O erro mais comum no inventário

O maior equívoco cometido por herdeiros é pagar espontaneamente toda a dívida, sem verificar se parte dela já está prescrita.

⚠️ Importante:
A prescrição não é automática.
Se o contribuinte não questionar, o Município pode receber valores que juridicamente já não poderia exigir.

Ou seja:

Dívida prescrita só deixa de existir se for juridicamente reconhecida como tal.

E se o Município já ajuizou execução fiscal?

Nesse ponto está o divisor de águas.

📌 Se houve execução fiscal dentro do prazo de 5 anos, a dívida:

  • Não está prescrita;
  • Continua plenamente exigível;
  • Pode ser cobrada mesmo durante o inventário.

📌 Se não houve execução, é possível:

  • Alegar prescrição;
  • Limitar o pagamento aos últimos 5 anos;
  • Reduzir significativamente o passivo do imóvel.

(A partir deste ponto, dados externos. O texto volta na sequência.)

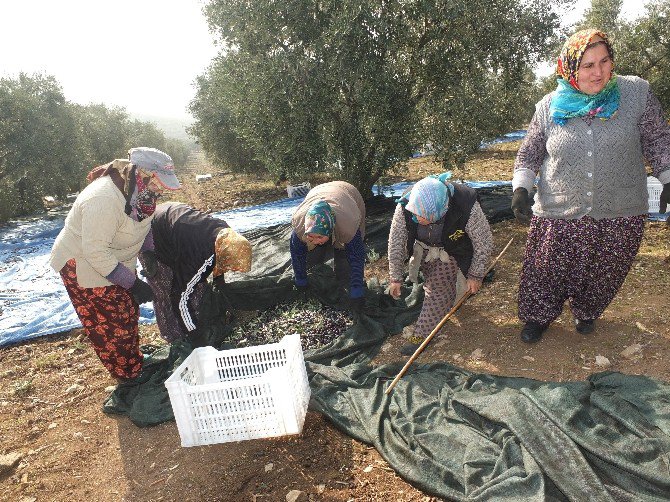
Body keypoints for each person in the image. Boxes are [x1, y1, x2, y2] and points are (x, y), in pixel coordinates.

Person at [511, 29, 670, 343]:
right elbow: (530, 152)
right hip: (559, 208)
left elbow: (658, 140)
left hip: (620, 208)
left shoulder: (636, 94)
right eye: (587, 65)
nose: (598, 72)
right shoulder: (549, 106)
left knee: (605, 271)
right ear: (570, 69)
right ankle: (537, 317)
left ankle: (587, 311)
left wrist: (668, 178)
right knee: (547, 270)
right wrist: (521, 188)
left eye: (604, 61)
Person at [50, 147, 180, 380]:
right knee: (112, 323)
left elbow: (144, 223)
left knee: (128, 311)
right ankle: (128, 375)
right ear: (142, 173)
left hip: (111, 257)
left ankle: (133, 360)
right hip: (82, 263)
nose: (160, 189)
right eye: (157, 182)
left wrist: (149, 253)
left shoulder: (140, 192)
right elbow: (96, 252)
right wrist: (133, 284)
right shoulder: (103, 199)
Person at [387, 173, 493, 355]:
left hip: (453, 248)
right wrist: (396, 277)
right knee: (433, 280)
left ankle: (420, 337)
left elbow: (484, 242)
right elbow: (396, 242)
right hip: (425, 248)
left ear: (442, 211)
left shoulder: (466, 205)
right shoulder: (406, 204)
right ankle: (444, 303)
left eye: (424, 217)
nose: (417, 219)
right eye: (416, 215)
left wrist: (476, 274)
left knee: (436, 289)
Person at [139, 202, 252, 346]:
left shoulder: (225, 232)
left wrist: (220, 285)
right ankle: (177, 338)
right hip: (150, 234)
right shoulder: (201, 254)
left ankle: (192, 325)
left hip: (174, 223)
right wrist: (196, 337)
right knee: (166, 289)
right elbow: (180, 296)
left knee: (195, 287)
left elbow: (219, 261)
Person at [290, 181, 366, 311]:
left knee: (344, 261)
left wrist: (356, 290)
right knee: (312, 257)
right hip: (317, 192)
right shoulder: (299, 225)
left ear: (331, 230)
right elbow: (297, 254)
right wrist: (301, 280)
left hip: (348, 195)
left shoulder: (349, 225)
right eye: (311, 236)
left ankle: (344, 275)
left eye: (320, 237)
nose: (315, 240)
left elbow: (357, 258)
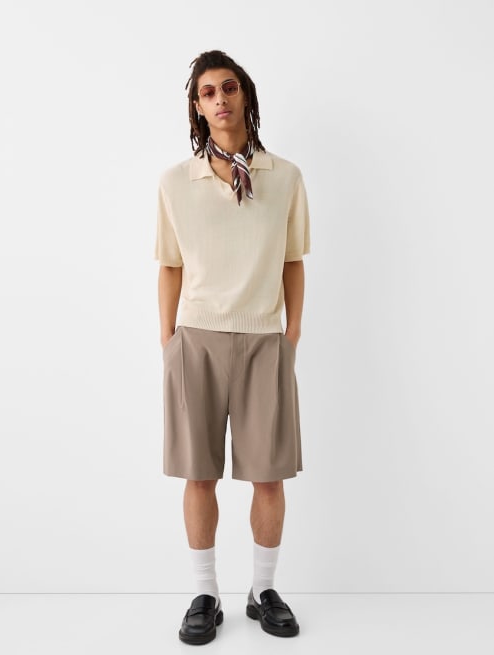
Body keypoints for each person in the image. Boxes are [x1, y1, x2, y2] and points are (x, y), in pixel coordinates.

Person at [153, 49, 310, 645]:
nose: (220, 99)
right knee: (199, 474)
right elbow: (169, 266)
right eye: (207, 92)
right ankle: (205, 593)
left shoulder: (285, 177)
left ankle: (263, 590)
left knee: (269, 476)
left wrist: (291, 334)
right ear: (197, 107)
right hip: (196, 339)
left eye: (229, 87)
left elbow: (293, 260)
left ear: (246, 95)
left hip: (266, 339)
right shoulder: (176, 182)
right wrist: (168, 340)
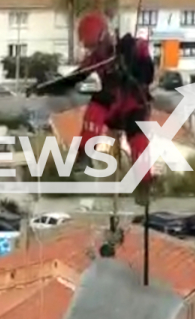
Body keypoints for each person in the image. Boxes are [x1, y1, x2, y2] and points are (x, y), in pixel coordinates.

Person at [30, 11, 155, 205]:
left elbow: (147, 73)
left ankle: (144, 184)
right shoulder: (97, 58)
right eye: (90, 48)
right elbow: (72, 78)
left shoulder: (131, 47)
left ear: (104, 36)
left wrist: (134, 61)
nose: (93, 51)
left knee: (138, 140)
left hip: (133, 105)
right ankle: (85, 154)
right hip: (112, 107)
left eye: (94, 46)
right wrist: (42, 88)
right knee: (97, 103)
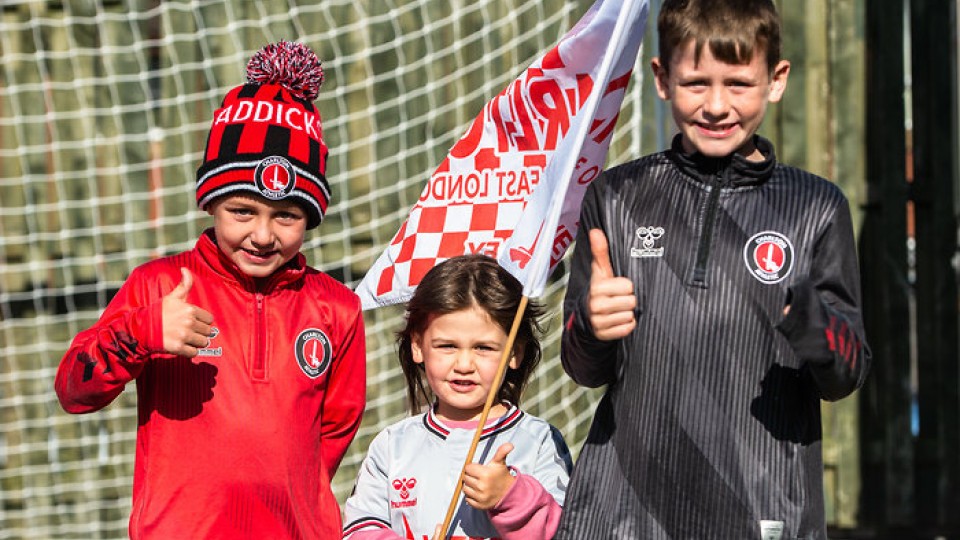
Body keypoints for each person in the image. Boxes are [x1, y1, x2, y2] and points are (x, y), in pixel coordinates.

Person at [554, 0, 871, 538]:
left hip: (762, 511)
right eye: (696, 83)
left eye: (739, 84)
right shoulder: (617, 197)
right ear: (662, 78)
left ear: (776, 80)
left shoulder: (816, 208)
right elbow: (583, 368)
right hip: (626, 516)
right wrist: (590, 325)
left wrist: (814, 324)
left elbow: (848, 373)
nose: (717, 106)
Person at [54, 41, 366, 539]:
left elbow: (333, 431)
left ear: (310, 217)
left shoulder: (337, 307)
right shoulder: (158, 286)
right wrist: (139, 333)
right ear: (211, 204)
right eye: (242, 211)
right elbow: (74, 390)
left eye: (286, 216)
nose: (262, 235)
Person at [342, 254, 572, 540]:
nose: (464, 365)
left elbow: (567, 531)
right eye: (447, 346)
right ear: (417, 346)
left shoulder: (540, 441)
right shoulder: (392, 446)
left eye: (483, 348)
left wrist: (512, 497)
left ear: (515, 352)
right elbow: (360, 529)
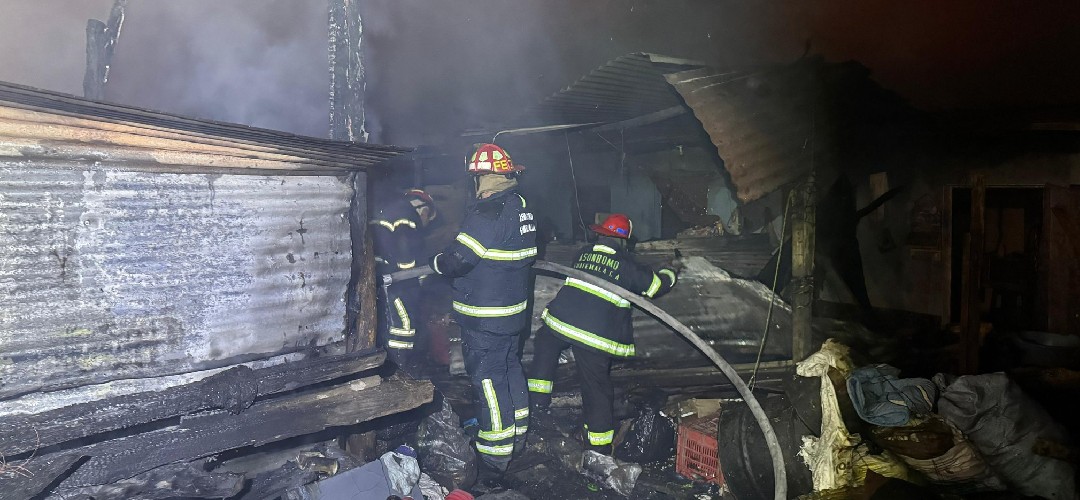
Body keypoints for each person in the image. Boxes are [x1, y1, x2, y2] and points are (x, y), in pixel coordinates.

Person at [527, 213, 678, 454]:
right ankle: (598, 445)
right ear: (623, 241)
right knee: (595, 385)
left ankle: (536, 403)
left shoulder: (583, 253)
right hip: (593, 336)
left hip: (561, 322)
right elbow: (655, 287)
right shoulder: (628, 266)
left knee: (545, 345)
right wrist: (671, 271)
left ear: (599, 234)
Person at [428, 144, 537, 472]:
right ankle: (518, 435)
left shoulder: (488, 212)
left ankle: (495, 451)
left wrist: (435, 262)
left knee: (488, 379)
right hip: (513, 313)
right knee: (509, 368)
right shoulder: (521, 206)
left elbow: (457, 260)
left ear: (483, 178)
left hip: (486, 316)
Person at [372, 187, 437, 368]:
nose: (426, 221)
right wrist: (414, 282)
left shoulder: (389, 209)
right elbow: (405, 256)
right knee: (404, 326)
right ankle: (400, 369)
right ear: (423, 208)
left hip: (378, 278)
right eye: (427, 215)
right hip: (396, 283)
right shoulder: (407, 217)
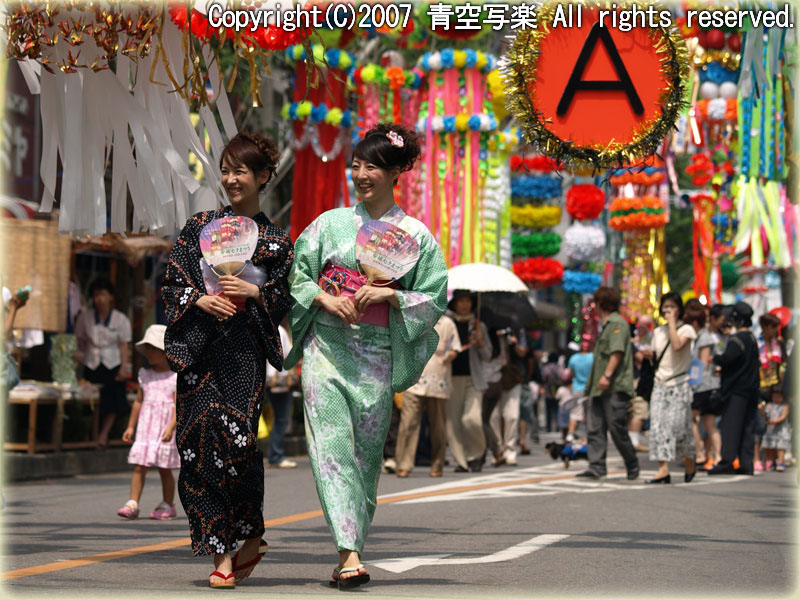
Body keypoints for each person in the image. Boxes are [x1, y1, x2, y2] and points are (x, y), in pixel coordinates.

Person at [285, 123, 448, 589]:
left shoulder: (416, 234)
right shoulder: (329, 224)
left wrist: (392, 297)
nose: (360, 173)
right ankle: (350, 553)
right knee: (331, 449)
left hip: (376, 353)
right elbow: (296, 278)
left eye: (372, 165)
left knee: (366, 458)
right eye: (356, 164)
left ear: (397, 171)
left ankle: (351, 544)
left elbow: (434, 295)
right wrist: (322, 298)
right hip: (327, 349)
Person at [161, 132, 293, 587]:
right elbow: (171, 283)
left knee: (237, 446)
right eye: (226, 169)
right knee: (197, 448)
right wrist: (199, 299)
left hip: (242, 355)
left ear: (261, 177)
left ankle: (251, 535)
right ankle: (220, 554)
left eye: (241, 171)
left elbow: (285, 298)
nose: (231, 179)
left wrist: (256, 291)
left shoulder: (275, 241)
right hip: (201, 352)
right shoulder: (199, 227)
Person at [577, 287, 639, 481]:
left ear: (600, 303)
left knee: (616, 428)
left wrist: (607, 375)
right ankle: (596, 467)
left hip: (614, 386)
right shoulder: (605, 325)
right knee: (595, 427)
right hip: (599, 387)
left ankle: (632, 464)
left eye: (594, 302)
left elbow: (617, 352)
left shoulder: (617, 323)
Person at [118, 324, 179, 520]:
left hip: (164, 429)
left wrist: (171, 426)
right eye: (148, 349)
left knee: (164, 468)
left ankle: (168, 504)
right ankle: (133, 502)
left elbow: (179, 406)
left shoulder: (175, 377)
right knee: (139, 465)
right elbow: (138, 401)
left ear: (164, 352)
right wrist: (130, 426)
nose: (149, 353)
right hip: (145, 428)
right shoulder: (145, 375)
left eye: (153, 348)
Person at [395, 313, 461, 478]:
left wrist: (450, 356)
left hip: (438, 377)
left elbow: (455, 347)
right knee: (408, 422)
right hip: (414, 377)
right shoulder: (414, 318)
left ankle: (437, 463)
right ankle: (403, 463)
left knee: (438, 425)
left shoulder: (447, 323)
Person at [74, 278, 132, 450]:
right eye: (96, 295)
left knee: (112, 398)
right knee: (89, 400)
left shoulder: (120, 319)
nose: (99, 299)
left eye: (103, 295)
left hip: (112, 363)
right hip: (91, 362)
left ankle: (103, 434)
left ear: (110, 297)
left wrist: (123, 367)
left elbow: (123, 345)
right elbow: (79, 340)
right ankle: (88, 434)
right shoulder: (85, 317)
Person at [646, 292, 697, 484]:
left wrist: (673, 323)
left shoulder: (687, 330)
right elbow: (656, 356)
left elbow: (677, 346)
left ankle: (690, 458)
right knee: (658, 426)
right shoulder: (658, 332)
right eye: (665, 306)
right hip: (660, 383)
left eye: (672, 307)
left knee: (679, 427)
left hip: (679, 383)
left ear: (679, 309)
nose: (668, 310)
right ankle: (662, 469)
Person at [708, 302, 760, 476]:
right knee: (747, 428)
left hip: (736, 390)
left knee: (731, 426)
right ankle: (746, 463)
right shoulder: (751, 338)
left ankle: (727, 462)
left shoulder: (737, 340)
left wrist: (715, 358)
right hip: (751, 390)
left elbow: (727, 359)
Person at [447, 290, 492, 473]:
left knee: (471, 419)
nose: (464, 304)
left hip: (474, 378)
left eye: (467, 301)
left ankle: (476, 454)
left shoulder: (478, 325)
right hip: (451, 377)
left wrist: (481, 343)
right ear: (455, 303)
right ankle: (461, 460)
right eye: (460, 301)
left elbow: (488, 355)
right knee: (453, 423)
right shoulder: (447, 323)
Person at [687, 303, 722, 471]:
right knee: (709, 424)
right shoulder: (702, 336)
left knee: (691, 419)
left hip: (703, 386)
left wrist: (692, 384)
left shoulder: (704, 337)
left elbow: (702, 363)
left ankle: (701, 452)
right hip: (706, 385)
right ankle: (714, 456)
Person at [755, 313, 785, 471]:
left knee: (776, 424)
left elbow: (783, 364)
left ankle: (772, 458)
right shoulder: (757, 343)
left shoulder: (779, 344)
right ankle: (757, 458)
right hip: (760, 387)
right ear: (765, 327)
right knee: (760, 424)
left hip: (775, 389)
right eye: (774, 327)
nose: (775, 331)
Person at [266, 319, 298, 469]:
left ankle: (275, 455)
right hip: (281, 380)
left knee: (277, 419)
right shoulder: (280, 330)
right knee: (282, 420)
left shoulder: (265, 327)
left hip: (269, 380)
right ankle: (276, 456)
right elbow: (287, 355)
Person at [565, 339, 594, 443]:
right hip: (589, 388)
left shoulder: (574, 358)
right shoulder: (592, 357)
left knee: (575, 412)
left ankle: (570, 434)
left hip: (577, 388)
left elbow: (570, 374)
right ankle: (587, 435)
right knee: (589, 413)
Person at [761, 384, 791, 471]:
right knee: (770, 446)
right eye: (775, 396)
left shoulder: (785, 406)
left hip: (781, 429)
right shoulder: (769, 405)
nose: (776, 397)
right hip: (770, 429)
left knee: (781, 447)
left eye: (779, 396)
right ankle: (772, 462)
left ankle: (780, 462)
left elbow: (783, 416)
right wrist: (761, 410)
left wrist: (774, 421)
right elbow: (765, 415)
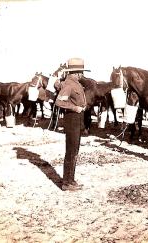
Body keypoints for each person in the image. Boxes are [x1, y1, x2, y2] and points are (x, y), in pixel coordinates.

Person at [55, 58, 89, 191]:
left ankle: (71, 180)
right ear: (77, 72)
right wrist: (74, 108)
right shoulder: (69, 84)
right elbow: (59, 102)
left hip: (78, 120)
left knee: (74, 151)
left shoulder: (76, 83)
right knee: (71, 151)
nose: (82, 75)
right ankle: (66, 183)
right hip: (72, 119)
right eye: (81, 72)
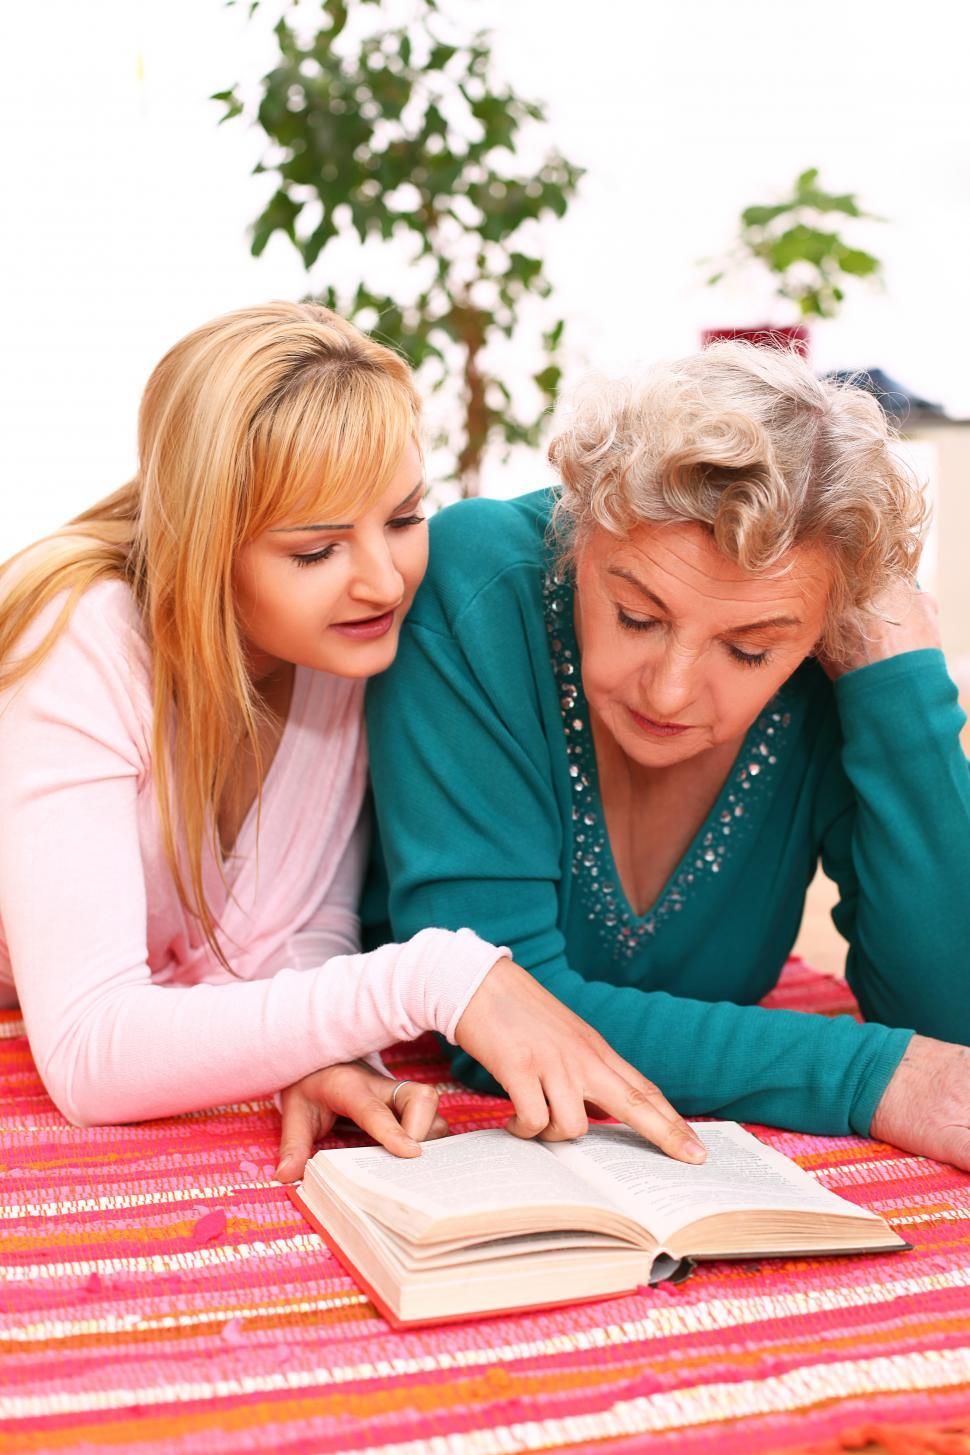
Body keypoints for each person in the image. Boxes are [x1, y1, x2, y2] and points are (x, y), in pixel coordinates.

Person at [0, 302, 706, 1181]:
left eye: (404, 519)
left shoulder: (336, 645)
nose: (382, 579)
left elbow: (301, 931)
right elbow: (88, 1054)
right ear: (204, 547)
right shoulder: (81, 639)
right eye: (315, 549)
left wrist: (326, 1054)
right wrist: (434, 978)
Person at [366, 341, 970, 1170]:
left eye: (751, 651)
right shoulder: (478, 591)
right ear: (577, 535)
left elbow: (951, 1033)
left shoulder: (830, 659)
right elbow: (495, 1015)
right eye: (638, 617)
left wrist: (900, 687)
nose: (671, 692)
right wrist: (864, 1074)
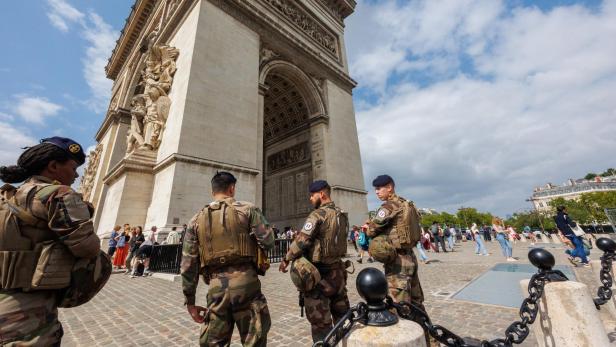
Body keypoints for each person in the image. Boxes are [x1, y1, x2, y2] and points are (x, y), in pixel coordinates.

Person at [0, 136, 111, 345]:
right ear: (53, 166)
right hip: (28, 310)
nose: (77, 174)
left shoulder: (6, 196)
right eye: (73, 166)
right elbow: (88, 248)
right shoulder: (57, 195)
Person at [180, 171, 274, 346]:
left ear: (212, 191)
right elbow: (268, 241)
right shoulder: (248, 210)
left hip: (216, 288)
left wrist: (190, 302)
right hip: (247, 283)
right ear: (232, 189)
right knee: (254, 339)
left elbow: (187, 265)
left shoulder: (195, 220)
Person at [278, 180, 350, 343]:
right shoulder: (342, 214)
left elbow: (302, 240)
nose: (310, 199)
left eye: (312, 195)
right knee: (343, 318)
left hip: (319, 277)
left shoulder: (318, 215)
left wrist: (286, 259)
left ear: (322, 194)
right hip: (338, 273)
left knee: (321, 325)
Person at [366, 175, 428, 342]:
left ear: (390, 188)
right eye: (375, 189)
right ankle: (429, 341)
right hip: (411, 258)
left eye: (380, 188)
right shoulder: (407, 204)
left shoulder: (389, 206)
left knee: (398, 307)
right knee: (417, 305)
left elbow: (371, 230)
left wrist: (368, 227)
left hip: (398, 262)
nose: (377, 192)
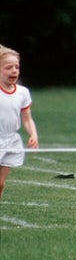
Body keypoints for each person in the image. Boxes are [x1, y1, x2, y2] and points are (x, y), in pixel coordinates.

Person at [0, 46, 39, 200]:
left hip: (10, 141)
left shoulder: (22, 92)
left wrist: (33, 135)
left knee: (1, 183)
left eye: (17, 67)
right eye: (8, 67)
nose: (14, 71)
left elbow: (27, 118)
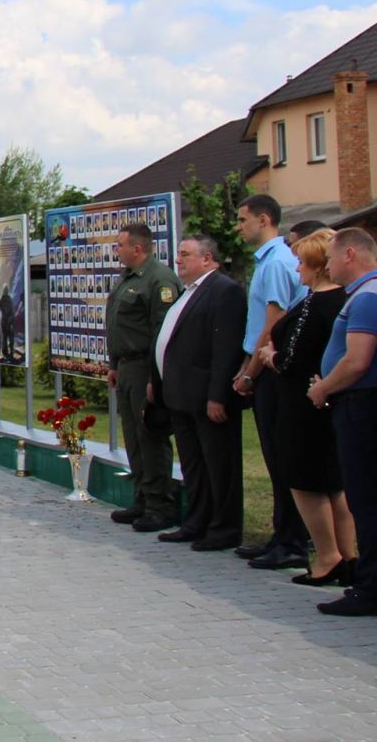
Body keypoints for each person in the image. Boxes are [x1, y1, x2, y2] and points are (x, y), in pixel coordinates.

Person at [261, 229, 355, 586]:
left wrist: (271, 356)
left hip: (302, 405)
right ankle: (349, 555)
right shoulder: (345, 300)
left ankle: (328, 555)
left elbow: (292, 358)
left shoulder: (313, 305)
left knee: (305, 482)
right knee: (335, 483)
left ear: (316, 267)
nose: (296, 269)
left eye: (301, 262)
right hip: (328, 400)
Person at [151, 236, 248, 552]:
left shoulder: (224, 291)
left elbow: (225, 349)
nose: (178, 260)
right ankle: (197, 521)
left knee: (219, 465)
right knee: (194, 465)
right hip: (180, 396)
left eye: (185, 254)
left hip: (208, 398)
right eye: (178, 254)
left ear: (207, 258)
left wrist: (217, 396)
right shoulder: (187, 292)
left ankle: (224, 527)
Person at [231, 194, 311, 570]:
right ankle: (282, 534)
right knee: (274, 458)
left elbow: (273, 324)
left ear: (264, 220)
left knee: (284, 459)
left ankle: (293, 540)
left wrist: (252, 372)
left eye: (243, 219)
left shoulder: (278, 261)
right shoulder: (266, 261)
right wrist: (246, 363)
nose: (238, 226)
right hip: (262, 362)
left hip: (276, 372)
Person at [307, 228, 377, 615]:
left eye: (332, 257)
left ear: (350, 254)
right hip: (360, 402)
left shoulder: (366, 298)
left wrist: (324, 388)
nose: (328, 265)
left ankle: (369, 589)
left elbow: (357, 360)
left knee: (365, 499)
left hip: (361, 406)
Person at [105, 223, 181, 532]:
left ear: (138, 248)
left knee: (150, 435)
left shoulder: (159, 280)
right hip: (125, 366)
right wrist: (113, 363)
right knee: (133, 437)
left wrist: (155, 377)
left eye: (120, 244)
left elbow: (162, 332)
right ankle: (142, 497)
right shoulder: (128, 278)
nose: (116, 250)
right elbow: (117, 325)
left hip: (144, 367)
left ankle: (159, 504)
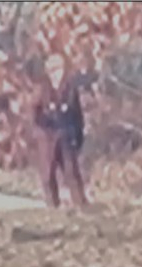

Essa análise deve ser feita ano a ano, pois cada exercício de IPTU possui prazo próprio.

Inventário pode ser travado por IPTU em atraso?

Sim.
Cartórios e o Judiciário costumam exigir:

  • Regularização do IPTU recente, ou
  • Justificativa jurídica para a não quitação integral.

Por isso, a estratégia correta não é simplesmente pagar, mas:

  • Verificar a existência de execuções fiscais;
  • Analisar prescrição;
  • Negociar apenas o que é juridicamente devido.

Conclusão

Nem todo IPTU antigo precisa ser pago em um inventário.
A regra dos 5 anos existe para proteger o contribuinte contra cobranças eternas, mas só produz efeitos quando corretamente aplicada.

Em inventários com imóveis endividados, a análise técnica evita:

  • Pagamentos indevidos;
  • Redução desnecessária da herança;
  • Responsabilização patrimonial dos herdeiros.

Cada caso possui particularidades e deve ser avaliado individualmente por advogado especialista.